— Насколько мне известно, мама тебя в жизни не била, — напомнил я.
— Не била, зато угрожала, — не сдавалась Леся.
А в газете было написано, что нельзя с детьми разговаривать с позиции силы. Надо их убеждать, воспитывать собственным примером. Даже необходимо разрешать км совершать ошибки. Потому что, как известно, на ошибках учатся. Теперь, когда мама только начинает меня за что-нибудь ругать, я ей говорю: «Эта ошибка будет мне наукой».

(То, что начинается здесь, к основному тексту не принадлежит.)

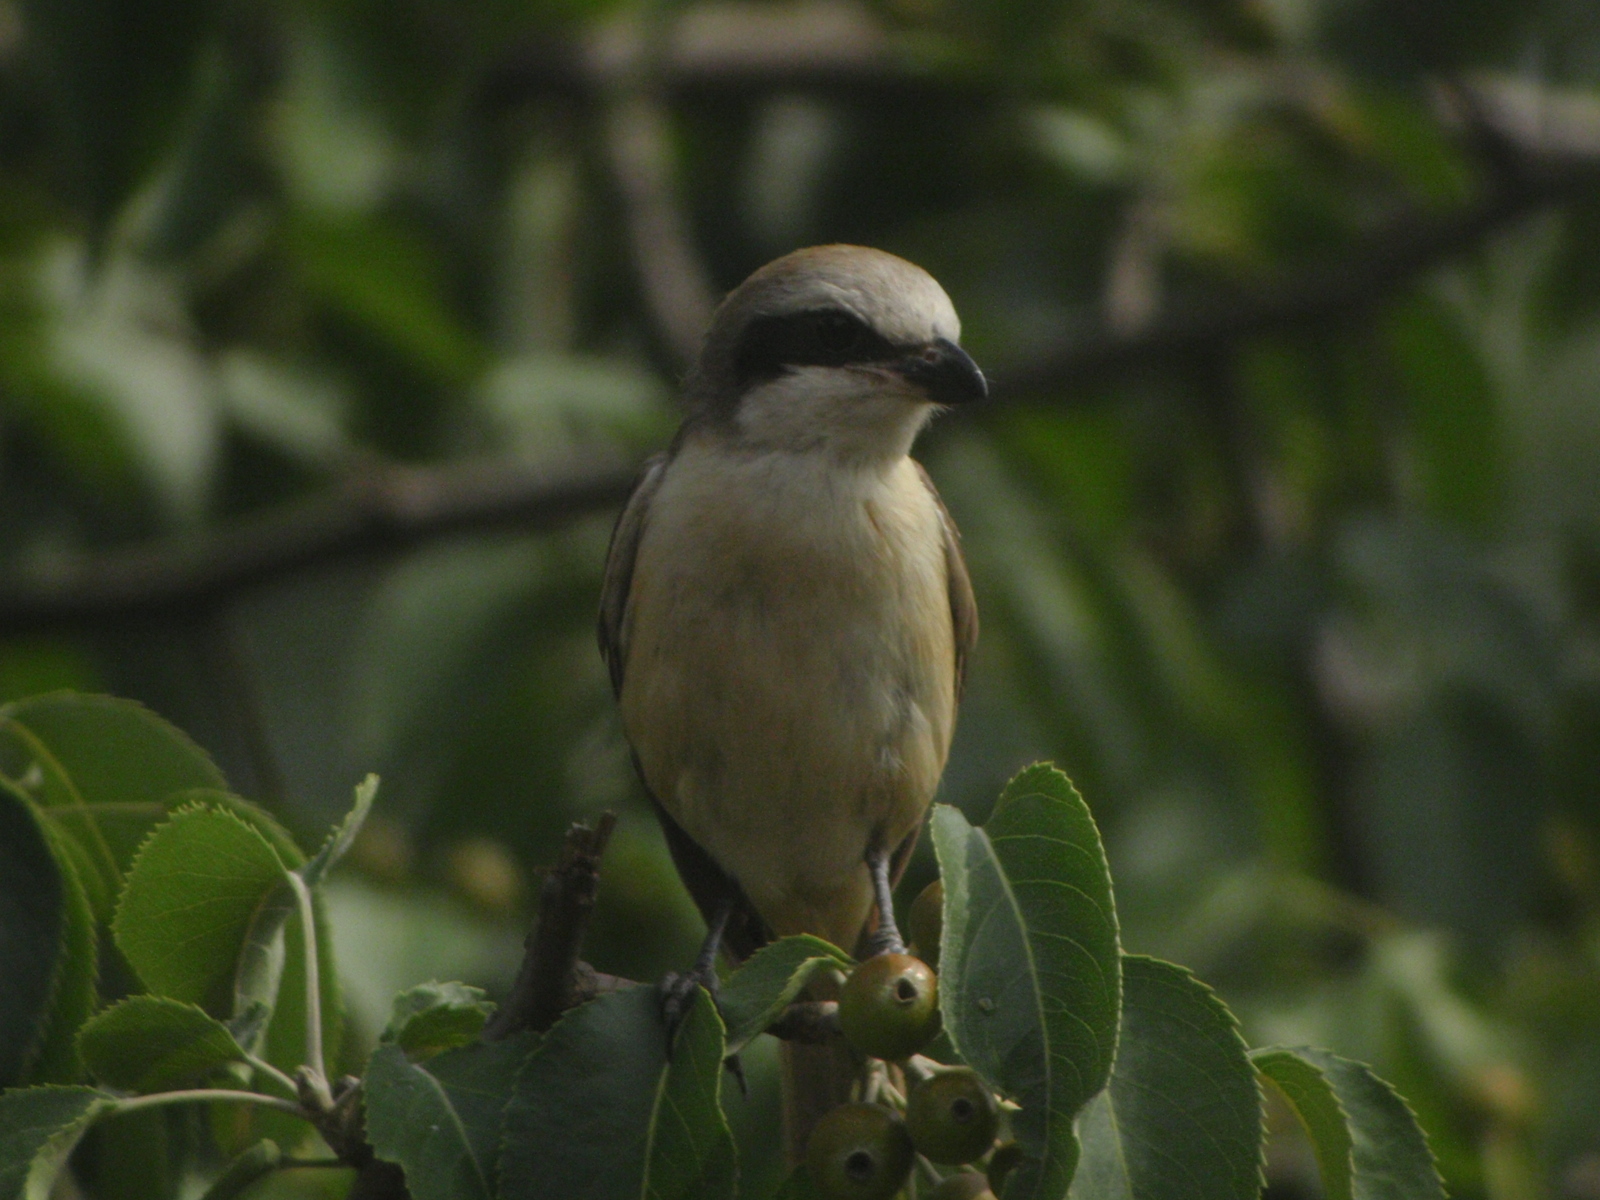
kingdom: Animalia
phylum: Chordata
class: Aves
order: Passeriformes
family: Laniidae
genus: Lanius
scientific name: Lanius cristatus
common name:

— Так мы дойдем до того, что мама вообще не будет иметь право даже замечания тебе делать! вскипел я.
— Пусть делает, — великодушно разрешила Леся, — но замечания эти должны быть доброжелательными. По радио передавали лекцию для родителей, в ней говорилось, что не стоит надоедать детям бесконечными замечаниями. Они их все равно не запоминают…
Я сдался.
— Давай лучше возьмемся за английский, — предложил я, вытирая вспотевший лоб.
В английской грамматике Леся была менее компетентна, чем в педагогике. Тут она плавала, не имела даже представления о самых элементарных вещах.
Под конец занятий Леся заметила:
— Вы, я вижу, сами не очень сильны в английском. Вот мой папа знал его в совершенстве. Так хорошо мог объяснить, что сразу все становилось понятно.
…Люся пришла немного позже, чем обычно. На ее лице, раскрасневшемся от ветра, уже не было того траурно-обреченного выражения, которое меня огорчало и одновременно утешало. Возможно, причиной смены настроения были три красные гвоздики, которые она, прежде чем раздеться, поставила в вазу.
— Это кто же вам? — не удержался я от вопроса, хотя понял, насколько он бестактен.
Очевидно, интонация моего голоса поразила Люсю. Она на какое-то мгновение задержала на мне свой вопросительный взгляд. Ее большие светлые глаза усмехнулись. Эта удивительная особенность ее глаз смеяться, в то время как лицо сохраняло серьезное выражение, меня всегда приводила в восторг.
— Коллега подарил. Не знаю, что это вдруг на него нашло! Кстати, мой Слава тоже всегда дарил мне красные гвоздики.
«Ну, не так уж и часто, — подумал я с сожалением. — Разве что на день рождения или Восьмое марта».
Она вздохнула и, взяв что-то из серванта, пошла на кухню. Уже оттуда крикнула:
— Сейчас будем ужинать!
«Коллега подарил», — передразнил я ее мысленно. Знаю я этого коллегу. Цюркало из их отдела. Круглый, как арбуз. И глаза как у жабы. Скажите, какой заботливый — цветочки чужим женам дарит!..
17
Следующий день был ознаменован сразу двумя великими событиями. Во-первых, Духмяный подписал в печать мою критическую заметку, а во-вторых, он разрешил мне примоститься за небольшим журнальным столиком около окна. Таким образом, в отделе я имел свое рабочее место.